In case you aren’t familiar with the word, a bugcheck is one of several technical terms used to describe the situation in which an operating system halts because it has encountered an error that prevents it from safely continuing to operate.  Other technical terms we used to describe this condition include:

  • Kernel panic
  • System halt
  • Fatal system error
  • Stop error

And some non-technical terms to describe this condition include:

  • System crash
  • Blue screen of death (BSOD)

When this condition occurs, the system creates a system dump (also known as memory dump or crash dump), which provides information about what the system was doing at the time, which can be very useful in debugging the problem and determining why the bugcheck occurred in the first place.  Depending on how the administrator has configured the operating system, after the system dump is written to disk (if possible), the operating system may restart itself as a form of self-corrective action.

Exploiting Bugcheck Behavior

I sometimes hear administrators describe a bugcheck as a bad thing.  The bugcheck behavior itself is a good thing.  It’s the problem that caused the bugcheck to occur that is the bad thing.  Simply put, bugchecking is there because it enables the system to try to recover from an otherwise unrecoverable error.  Understanding bugchecks for what they are lends itself to understanding how an application might exploit this behavior to its own advantage. For example, in Windows Server 2008 R2, new logic was added to Windows Failover Clustering (WFC) that enabled WFC to self-recover under specific conditions.  When certain errors occur in a cluster running Windows 2008 R2 that are catastrophic and unrecoverable, WFC will intentionally bugcheck the server as a last resort method of recovery.

Exchange 2010 SP1 Bugcheck Behavior

In Exchange 2010 SP1, we added logic to the system that leverages bugcheck behavior when certain conditions occur.  Specifically, when hung IO occurs.  In SP1, Extensible Storage Engine (ESE) has been updated to detect hung IO and to take corrective action to automatically recover the server.  ESE keeps an IO watchdog thread that will detect when an IO has been outstanding. If the IO is outstanding for more than one minute, ESE will log an event. If an Exchange database has an IO outstanding for greater than 4 minutes, it will log a specific failure event, if it is possible to do so. ESE event 507, 508, 509 or 510 may or may not be logged, depending on the nature of the hung IO.  Obviously, if the nature of  the problem is such that the OS volume is affected or the ability to write to the event log is affected, the events will not be logged. If the events are logged, the Microsoft Exchange Replication service (MSExchangeRepl.exe) will detect those failure events and intentionally cause a bugcheck of Windows by terminating the wininit.exe process.

In many of the hung IO incidents we have seen, the entire stack has been affected by the hang, making it impossible to write failure events to the crimson channel or any other area of the event log.  So ESE also monitors the crimson channel by verifying that the event log can be written to.
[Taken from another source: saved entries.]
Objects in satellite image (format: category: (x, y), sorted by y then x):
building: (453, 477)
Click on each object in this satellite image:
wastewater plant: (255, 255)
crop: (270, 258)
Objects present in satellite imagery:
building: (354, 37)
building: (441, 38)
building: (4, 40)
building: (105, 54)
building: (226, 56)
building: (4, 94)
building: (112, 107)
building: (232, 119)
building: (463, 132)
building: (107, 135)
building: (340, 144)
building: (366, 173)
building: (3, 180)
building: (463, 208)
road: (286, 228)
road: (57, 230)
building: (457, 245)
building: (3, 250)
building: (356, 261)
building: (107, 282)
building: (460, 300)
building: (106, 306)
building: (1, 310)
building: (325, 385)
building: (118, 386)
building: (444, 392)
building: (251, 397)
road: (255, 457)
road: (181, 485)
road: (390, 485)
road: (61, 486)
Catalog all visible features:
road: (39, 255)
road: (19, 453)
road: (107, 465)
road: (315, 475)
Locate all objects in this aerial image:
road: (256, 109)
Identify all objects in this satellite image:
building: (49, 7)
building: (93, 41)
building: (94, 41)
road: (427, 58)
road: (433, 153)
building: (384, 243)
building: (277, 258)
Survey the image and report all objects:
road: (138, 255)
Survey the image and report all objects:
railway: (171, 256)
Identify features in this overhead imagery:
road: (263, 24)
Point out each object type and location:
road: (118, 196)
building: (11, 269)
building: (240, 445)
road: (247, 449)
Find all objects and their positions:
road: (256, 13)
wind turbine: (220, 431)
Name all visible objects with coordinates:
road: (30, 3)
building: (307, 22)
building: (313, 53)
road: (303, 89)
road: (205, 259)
If writing to the event log fails for a long period of time, MSExchangeRepl will intentionally cause a bugcheck of Windows by terminating wininit.exe. When this condition occurs, obviously the system is unable to write any ESE events to the event log.

When the bugcheck does occur, it will always be as follows:

CRITICAL_OBJECT_TERMINATION (f4)
A process or thread crucial to system operation has unexpectedly exited or been terminated.

NOTE: the presence of this bugcheck does not necessarily mean Exchange was the cause.  Any termination of wininit.exe, including one performed by an administrator using Task Manager or some other task management tool, will cause this bugcheck error code.

Conclusion

The hung IO detection feature in Exchange 2010 is designed to make recovery from hung IO or a hung controller fast, rather than re-trying or waiting until the storage stack raises an error that causes failover.  It’s a great addition to the set of high availability features built into Exchange 2010.